Art
“This sweet Labrador is Minnie, Tabitha’s best friend. We introduced them when Tabitha was a baby cheetah, and we raised Minnie alongside Tabitha to help tame her. Whatever Minnie does, Tabitha wants to do……… While the zookeeper began sharing facts about cheetahs born into captivity, my older daughter, Tish, nudged me and pointed to Tabitha. There, in that field, away from Minnie and the zookeepers, Tabitha’s posture had changed. Her head was high, and she was stalking the periphery, tracing the boundaries the fence created. Back and forth, back and forth, stopping only to stare somewhere beyond the fence. It was like she was remembering something. She looked regal. And a little scary. Tish whispered to me, “Mommy. She turned wild again.” Glenon Doyle
I’m posting the first painting, I’ve just completed, of a couple of paintings focused around a dancer theme that I’ve been working on. The figure in this one was partly inspired by Edgar Degas’ famous bronze sculpture Little Dancer of Fourteen Years. The first art and artists we find or are introduced to in childhood or adolescence usually leave a more lasting impression.
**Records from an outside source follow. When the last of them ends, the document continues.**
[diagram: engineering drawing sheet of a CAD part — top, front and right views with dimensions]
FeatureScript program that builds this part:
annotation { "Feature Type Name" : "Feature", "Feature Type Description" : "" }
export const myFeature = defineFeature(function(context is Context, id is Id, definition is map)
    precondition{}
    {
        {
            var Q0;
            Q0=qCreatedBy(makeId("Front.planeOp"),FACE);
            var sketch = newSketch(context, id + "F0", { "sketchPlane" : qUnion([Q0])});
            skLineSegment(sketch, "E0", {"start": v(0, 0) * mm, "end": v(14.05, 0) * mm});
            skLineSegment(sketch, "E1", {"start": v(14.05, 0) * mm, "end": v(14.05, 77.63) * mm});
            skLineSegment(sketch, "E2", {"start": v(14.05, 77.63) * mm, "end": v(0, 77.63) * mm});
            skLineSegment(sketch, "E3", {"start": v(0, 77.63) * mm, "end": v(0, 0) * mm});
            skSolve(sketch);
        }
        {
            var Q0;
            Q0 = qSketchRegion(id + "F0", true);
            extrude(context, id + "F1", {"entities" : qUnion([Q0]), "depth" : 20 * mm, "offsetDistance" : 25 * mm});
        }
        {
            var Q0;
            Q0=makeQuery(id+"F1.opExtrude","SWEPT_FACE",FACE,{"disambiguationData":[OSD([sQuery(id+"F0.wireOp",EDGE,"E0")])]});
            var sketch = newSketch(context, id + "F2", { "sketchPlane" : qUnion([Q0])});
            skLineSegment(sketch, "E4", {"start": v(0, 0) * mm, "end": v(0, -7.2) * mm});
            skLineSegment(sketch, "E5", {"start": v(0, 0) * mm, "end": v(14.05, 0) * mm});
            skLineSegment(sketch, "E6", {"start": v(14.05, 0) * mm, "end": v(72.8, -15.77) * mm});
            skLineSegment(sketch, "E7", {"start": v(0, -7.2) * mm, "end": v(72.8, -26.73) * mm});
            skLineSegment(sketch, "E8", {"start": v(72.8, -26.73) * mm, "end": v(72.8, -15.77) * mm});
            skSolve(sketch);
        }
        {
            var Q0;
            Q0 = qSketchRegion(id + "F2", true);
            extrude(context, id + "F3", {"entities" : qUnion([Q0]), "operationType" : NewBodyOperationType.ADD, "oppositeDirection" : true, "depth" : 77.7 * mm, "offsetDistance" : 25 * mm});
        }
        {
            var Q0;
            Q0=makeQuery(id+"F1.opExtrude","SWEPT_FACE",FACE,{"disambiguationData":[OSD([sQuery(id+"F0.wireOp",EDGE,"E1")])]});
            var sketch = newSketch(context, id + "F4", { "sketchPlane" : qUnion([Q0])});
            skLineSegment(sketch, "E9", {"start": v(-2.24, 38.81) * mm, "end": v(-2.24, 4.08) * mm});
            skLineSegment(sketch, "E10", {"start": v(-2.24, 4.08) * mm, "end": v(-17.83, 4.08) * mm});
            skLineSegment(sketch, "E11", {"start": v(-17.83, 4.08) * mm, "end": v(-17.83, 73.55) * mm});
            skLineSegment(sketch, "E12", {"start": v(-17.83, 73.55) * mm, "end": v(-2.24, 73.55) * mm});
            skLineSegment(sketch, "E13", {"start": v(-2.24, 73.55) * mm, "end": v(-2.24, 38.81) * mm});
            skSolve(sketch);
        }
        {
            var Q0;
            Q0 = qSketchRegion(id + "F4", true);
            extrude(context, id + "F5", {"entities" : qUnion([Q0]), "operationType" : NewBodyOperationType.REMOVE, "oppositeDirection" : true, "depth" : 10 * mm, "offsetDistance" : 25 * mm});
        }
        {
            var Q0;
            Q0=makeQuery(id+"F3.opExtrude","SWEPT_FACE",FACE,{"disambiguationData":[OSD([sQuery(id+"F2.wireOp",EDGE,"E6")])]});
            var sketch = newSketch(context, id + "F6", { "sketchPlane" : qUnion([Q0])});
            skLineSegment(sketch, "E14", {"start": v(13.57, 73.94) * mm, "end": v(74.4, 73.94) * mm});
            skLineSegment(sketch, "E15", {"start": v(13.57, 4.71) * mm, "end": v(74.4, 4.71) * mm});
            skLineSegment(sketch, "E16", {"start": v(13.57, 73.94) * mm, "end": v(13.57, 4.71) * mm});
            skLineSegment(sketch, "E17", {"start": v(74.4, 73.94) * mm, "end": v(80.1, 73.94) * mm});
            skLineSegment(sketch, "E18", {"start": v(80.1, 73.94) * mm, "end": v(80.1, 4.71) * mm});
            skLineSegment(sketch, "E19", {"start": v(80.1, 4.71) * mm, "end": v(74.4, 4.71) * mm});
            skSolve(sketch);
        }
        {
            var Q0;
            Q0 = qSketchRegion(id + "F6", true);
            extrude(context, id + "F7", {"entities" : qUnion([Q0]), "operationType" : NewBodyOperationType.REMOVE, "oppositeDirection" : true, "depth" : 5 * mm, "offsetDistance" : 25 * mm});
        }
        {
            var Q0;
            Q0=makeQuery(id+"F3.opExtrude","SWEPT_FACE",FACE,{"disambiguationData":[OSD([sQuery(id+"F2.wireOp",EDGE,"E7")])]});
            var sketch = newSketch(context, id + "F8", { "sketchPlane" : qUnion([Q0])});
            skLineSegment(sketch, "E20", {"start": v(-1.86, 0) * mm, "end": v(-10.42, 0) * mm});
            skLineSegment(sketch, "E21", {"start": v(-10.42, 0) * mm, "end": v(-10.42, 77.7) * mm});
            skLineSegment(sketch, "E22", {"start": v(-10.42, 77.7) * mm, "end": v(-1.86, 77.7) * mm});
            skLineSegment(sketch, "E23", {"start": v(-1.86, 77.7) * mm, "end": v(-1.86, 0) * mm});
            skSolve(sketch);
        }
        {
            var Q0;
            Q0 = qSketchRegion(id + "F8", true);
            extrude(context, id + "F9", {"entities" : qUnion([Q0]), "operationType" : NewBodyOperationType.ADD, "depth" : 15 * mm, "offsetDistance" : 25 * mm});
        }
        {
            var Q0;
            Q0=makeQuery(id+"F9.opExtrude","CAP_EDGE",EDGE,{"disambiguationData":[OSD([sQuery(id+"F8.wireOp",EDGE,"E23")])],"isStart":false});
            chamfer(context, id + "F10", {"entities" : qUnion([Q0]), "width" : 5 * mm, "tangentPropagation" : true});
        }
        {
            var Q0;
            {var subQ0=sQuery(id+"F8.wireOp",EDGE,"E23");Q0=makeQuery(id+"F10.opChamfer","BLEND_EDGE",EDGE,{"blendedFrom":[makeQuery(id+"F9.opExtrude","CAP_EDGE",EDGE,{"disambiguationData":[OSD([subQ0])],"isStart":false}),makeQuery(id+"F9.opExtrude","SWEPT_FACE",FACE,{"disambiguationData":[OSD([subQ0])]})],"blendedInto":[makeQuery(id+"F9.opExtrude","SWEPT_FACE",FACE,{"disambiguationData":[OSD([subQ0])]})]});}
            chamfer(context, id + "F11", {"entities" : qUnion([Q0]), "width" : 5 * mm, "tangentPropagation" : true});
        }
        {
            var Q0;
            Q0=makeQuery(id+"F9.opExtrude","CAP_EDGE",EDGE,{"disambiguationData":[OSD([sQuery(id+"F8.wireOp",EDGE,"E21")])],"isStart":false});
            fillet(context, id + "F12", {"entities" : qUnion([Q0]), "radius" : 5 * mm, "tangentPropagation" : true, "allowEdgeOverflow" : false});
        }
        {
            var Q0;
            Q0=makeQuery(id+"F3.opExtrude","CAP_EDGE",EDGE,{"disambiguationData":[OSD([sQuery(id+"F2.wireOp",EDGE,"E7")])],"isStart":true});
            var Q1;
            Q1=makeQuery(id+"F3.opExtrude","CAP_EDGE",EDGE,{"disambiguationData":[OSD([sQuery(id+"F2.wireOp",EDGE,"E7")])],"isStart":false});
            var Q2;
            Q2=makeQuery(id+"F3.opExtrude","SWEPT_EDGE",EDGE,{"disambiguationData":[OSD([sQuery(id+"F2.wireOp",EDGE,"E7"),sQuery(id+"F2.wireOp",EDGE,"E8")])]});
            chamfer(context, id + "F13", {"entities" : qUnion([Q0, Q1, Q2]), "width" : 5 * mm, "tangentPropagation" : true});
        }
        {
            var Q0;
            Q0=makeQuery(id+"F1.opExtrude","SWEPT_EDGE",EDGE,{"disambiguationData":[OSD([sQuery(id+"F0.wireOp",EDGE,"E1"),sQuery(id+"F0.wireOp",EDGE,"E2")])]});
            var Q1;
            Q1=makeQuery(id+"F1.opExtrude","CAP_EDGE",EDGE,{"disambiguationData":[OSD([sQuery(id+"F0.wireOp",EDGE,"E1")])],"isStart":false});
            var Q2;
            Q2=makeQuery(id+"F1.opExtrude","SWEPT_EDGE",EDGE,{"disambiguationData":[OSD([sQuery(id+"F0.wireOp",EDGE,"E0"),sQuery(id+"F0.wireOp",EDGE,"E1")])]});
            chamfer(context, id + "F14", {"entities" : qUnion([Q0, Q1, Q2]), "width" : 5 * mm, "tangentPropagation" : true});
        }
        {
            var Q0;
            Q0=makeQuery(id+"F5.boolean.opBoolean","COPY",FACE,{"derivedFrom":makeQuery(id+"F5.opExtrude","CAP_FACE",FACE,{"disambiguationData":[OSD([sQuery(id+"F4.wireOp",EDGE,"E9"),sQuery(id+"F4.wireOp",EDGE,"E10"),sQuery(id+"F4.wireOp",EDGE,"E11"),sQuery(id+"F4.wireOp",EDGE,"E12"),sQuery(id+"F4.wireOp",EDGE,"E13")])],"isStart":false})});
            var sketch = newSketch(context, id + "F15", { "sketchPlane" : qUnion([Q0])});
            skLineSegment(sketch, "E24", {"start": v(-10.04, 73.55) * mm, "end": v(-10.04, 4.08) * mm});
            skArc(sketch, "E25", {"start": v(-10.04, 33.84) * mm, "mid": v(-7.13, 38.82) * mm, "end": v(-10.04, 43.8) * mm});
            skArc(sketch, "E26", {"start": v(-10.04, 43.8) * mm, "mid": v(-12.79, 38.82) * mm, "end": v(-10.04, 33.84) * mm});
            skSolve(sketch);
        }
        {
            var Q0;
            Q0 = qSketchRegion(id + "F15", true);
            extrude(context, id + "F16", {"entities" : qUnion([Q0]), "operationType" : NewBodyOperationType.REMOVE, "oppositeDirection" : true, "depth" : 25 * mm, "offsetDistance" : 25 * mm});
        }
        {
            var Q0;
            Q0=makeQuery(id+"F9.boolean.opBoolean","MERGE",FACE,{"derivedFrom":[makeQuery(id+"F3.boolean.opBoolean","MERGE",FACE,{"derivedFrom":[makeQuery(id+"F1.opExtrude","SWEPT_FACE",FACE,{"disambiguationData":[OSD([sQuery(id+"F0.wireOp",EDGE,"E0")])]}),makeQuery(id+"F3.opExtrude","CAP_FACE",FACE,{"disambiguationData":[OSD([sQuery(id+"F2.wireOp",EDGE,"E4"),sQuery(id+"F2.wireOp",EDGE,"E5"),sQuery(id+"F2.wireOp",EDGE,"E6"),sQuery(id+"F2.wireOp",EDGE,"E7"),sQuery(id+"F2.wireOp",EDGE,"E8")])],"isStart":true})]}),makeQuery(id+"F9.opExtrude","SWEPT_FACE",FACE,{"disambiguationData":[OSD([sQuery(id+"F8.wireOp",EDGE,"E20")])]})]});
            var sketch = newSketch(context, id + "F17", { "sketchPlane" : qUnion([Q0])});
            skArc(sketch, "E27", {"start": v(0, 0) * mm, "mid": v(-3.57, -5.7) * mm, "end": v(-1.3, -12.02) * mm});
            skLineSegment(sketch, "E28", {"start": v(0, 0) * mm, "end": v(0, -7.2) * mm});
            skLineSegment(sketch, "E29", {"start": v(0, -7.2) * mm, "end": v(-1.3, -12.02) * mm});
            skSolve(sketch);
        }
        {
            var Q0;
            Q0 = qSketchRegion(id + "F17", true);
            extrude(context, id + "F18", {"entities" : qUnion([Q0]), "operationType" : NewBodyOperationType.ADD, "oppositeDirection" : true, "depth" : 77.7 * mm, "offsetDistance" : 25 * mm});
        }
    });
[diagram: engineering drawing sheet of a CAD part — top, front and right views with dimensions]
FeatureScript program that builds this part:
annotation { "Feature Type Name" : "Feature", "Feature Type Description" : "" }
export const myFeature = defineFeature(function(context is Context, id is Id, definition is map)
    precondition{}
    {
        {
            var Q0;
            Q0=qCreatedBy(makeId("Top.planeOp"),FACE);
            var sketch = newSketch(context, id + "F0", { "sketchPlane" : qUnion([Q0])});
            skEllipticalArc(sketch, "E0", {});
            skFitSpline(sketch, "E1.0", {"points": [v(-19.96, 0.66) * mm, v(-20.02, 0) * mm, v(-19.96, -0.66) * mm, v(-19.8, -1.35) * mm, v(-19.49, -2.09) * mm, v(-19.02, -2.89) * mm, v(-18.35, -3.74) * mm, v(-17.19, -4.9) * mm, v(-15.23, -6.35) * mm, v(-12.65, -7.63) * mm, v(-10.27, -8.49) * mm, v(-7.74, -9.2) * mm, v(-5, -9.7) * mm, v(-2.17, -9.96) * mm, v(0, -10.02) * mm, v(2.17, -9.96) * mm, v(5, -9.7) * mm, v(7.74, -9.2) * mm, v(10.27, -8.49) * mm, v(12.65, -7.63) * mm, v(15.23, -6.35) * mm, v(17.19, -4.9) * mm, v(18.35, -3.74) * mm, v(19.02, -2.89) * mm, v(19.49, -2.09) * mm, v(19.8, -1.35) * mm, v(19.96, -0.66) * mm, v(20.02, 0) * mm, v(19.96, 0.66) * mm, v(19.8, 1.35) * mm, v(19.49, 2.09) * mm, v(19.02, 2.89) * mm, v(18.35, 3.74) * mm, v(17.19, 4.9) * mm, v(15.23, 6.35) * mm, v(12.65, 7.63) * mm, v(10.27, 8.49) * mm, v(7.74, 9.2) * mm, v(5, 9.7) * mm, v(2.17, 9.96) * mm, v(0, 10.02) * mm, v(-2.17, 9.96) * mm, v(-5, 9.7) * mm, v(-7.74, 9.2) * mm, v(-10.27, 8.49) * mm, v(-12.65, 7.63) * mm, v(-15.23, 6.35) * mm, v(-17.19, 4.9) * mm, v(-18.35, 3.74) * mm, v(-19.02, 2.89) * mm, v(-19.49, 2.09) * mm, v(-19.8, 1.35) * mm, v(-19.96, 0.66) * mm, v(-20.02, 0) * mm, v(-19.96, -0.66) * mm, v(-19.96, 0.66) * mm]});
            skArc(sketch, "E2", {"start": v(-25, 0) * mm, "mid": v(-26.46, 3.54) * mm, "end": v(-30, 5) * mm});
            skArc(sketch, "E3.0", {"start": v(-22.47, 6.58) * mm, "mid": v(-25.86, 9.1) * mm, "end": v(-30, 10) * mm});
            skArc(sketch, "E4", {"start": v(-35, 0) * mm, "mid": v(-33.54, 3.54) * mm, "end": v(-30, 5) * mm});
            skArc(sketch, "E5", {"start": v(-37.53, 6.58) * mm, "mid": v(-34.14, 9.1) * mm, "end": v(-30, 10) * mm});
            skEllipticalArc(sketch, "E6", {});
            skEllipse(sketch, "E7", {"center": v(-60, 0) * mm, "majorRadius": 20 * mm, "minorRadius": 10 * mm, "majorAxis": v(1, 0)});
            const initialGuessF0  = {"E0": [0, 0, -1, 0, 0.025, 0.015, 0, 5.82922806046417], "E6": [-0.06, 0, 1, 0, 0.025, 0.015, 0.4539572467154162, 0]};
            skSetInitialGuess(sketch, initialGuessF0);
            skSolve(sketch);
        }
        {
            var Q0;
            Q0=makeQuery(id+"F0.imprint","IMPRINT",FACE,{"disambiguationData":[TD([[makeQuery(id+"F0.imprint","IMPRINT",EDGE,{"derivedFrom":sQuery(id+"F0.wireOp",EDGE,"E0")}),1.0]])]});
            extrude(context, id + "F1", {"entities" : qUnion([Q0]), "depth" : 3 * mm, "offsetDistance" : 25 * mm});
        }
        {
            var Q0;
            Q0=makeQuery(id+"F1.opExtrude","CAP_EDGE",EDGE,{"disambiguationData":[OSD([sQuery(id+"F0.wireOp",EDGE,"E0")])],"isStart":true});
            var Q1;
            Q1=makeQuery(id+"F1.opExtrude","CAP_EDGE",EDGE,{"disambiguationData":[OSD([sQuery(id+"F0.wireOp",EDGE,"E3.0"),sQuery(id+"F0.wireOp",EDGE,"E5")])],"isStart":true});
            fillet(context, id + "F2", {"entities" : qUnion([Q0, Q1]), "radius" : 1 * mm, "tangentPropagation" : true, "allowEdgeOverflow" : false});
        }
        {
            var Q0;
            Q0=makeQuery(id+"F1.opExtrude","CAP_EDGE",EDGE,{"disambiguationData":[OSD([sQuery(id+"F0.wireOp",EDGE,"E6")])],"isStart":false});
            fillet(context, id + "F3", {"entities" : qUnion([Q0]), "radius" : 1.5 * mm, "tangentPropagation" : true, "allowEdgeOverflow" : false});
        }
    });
In her book, Living Color: Painting, Writing, and the Bones of Seeing, Natalie Goldberg referring to her first exposure to art through her aunt writes: “From then on, I began to notice paintings— in books in the public library, even hanging in the beauty parlor, and in the waiting room when my father consulted a lawyer. The world of painting sprang up to illuminate my world.” These fisrt memories of art linger on. Pablo Picasso’s Girl on a Ball or Young Acrobat on a Ball, a 1905 painting which he produced during his Rose period that depicts a group of travelling circus performers, is another painting that left its impression on me when I was young. This spring I have returned to this “early internal art gallery” and through my own painting I feel a sort of transformation of memory material is taking place.